Ghana: World Bank says low exposure to China debt aided country’s restructuring negotiations
The World Bank Group says Ghana has a relatively lower exposure to loans from China compared to its African peers such as Zambia and Ethiopia.
The Bretton Wood Institution in its April 2024 Africa Pulse Report, noted that Ghana accounts for 7% of the share of Public and Publicly Guaranteed (PPG) external debt owed to China.
This is against the 25% and 36% share of Public and Publicly Guaranteed (PPG) external debt owed to China by Ethiopia and Zambia respectively.
According to the World Bank, Ghana’s lower exposure to China and other creditors has enabled the country to reach or be close to reaching agreements with its external creditors.

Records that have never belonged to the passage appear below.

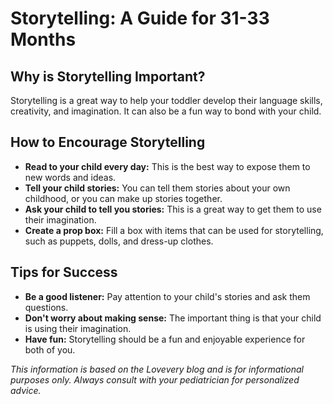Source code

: # Storytelling: A Guide for 31-33 Months

## Why is Storytelling Important?

Storytelling is a great way to help your toddler develop their language skills, creativity, and imagination. It can also be a fun way to bond with your child.

## How to Encourage Storytelling

*   **Read to your child every day:** This is the best way to expose them to new words and ideas.
*   **Tell your child stories:** You can tell them stories about your own childhood, or you can make up stories together.
*   **Ask your child to tell you stories:** This is a great way to get them to use their imagination.
*   **Create a prop box:** Fill a box with items that can be used for storytelling, such as puppets, dolls, and dress-up clothes.

## Tips for Success

*   **Be a good listener:** Pay attention to your child's stories and ask them questions.
*   **Don't worry about making sense:** The important thing is that your child is using their imagination.
*   **Have fun:** Storytelling should be a fun and enjoyable experience for both of you.

*This information is based on the Lovevery blog and is for informational purposes only. Always consult with your pediatrician for personalized advice.*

“In January 2024, the Official Creditor Committee (OCC) reached an agreement in principle with the Government of Ghana on the terms of the treatment of official bilateral debt. Debt restructuring negotiations allowed the International Monetary Fund to conclude financing programmes and the World Bank to provide large positive net flows at highly concessional or grant terms”, the Word Bank noted.
The report continued that many low-income and lower-middle-income countries in Sub-Saharan Africa have accumulated debt burdens—as reflected by their high levels of public debt and increased debt service.
During the past decade, public debt increased rapidly, and the composition of PPG external debt shifted from bilateral creditors to private creditors and non–Paris Club governments.
Consequently, it said the larger share of debt owed to private creditors and non–Paris Club governments has not only complicated debt restructuring negotiations but also raised the debt service burden.
High policy rates in advanced economies have also recently further increased interest payments on debts owed by low-income countries.